International Mobility and World Development

This research project uses numerical and narrative data to examine the impact of international mobility on world development. International mobility is broadly understood as the mobility of students, professionals, and youth. International student mobility can be transformative in terms of developing student migrants’ knowledge and skills, social and professional networks, and civic consciousness. Studying abroad can have an impact on student migrants’ understanding of who they are, what they want to become, and how they see their role in society. Internationally mobile individuals depart from the familiar to the unknown. Crossing borders involves acquiring new knowledge and being exposed to new ideas and ways of thinking.

We are interested in understanding how those with experience of international mobility contribute to the development of their home countries; and the ways in which these individuals link their contributions to their formative experiences abroad. The project will compare the life stories of changemakers from various countries who have had international mobility experience and those who did not.

The existing scarce literature, including the work of the Principal Investigator of this project, offers some preliminary evidence on the ways in which the implications of studying abroad can go beyond the individual-level. Institutional and national contexts at home and abroad can influence the ways in which international experience impacts mobile individuals and their preparedness to impact system-level changes at home.
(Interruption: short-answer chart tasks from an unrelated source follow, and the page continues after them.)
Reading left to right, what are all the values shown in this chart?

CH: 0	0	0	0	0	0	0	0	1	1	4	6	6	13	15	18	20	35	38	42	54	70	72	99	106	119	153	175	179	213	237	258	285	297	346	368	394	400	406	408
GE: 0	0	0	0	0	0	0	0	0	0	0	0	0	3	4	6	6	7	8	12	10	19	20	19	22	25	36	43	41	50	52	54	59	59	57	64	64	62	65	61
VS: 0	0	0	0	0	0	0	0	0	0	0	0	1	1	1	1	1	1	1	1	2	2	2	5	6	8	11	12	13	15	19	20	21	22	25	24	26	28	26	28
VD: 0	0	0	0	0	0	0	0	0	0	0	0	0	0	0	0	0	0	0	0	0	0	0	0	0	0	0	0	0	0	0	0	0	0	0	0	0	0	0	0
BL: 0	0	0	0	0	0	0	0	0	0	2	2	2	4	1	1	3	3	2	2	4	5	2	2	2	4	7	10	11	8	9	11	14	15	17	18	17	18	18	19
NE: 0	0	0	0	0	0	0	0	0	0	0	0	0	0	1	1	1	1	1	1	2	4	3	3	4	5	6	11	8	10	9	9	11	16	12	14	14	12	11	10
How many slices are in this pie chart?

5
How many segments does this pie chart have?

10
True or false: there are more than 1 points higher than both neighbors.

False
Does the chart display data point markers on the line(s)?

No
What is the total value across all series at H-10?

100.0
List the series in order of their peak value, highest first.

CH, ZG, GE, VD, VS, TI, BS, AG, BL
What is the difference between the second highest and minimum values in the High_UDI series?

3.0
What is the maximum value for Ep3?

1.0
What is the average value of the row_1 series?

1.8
The project offers macro-level modelling of the links between student flows and national development indicators since the 1960s. At the same time, the project provides a nuanced analysis of how changemakers interpret the impact of their international mobility on their self-formation and how they connect such transformation with their societal contributions.

A particular area of interest is the system-level outcomes of international exchange experiences in the United States, including an understanding of the contributions of ECA (the Bureau of Educational & Cultural Affairs at the US State Department) foreign exchange participants to the development of their home countries.

The research project covers all six regions of the world: Sub-Saharan Africa, East Asia and the Pacific, Europe and Eurasia, the Middle East and Northern Africa, South and Central Asia, and the Western Hemisphere.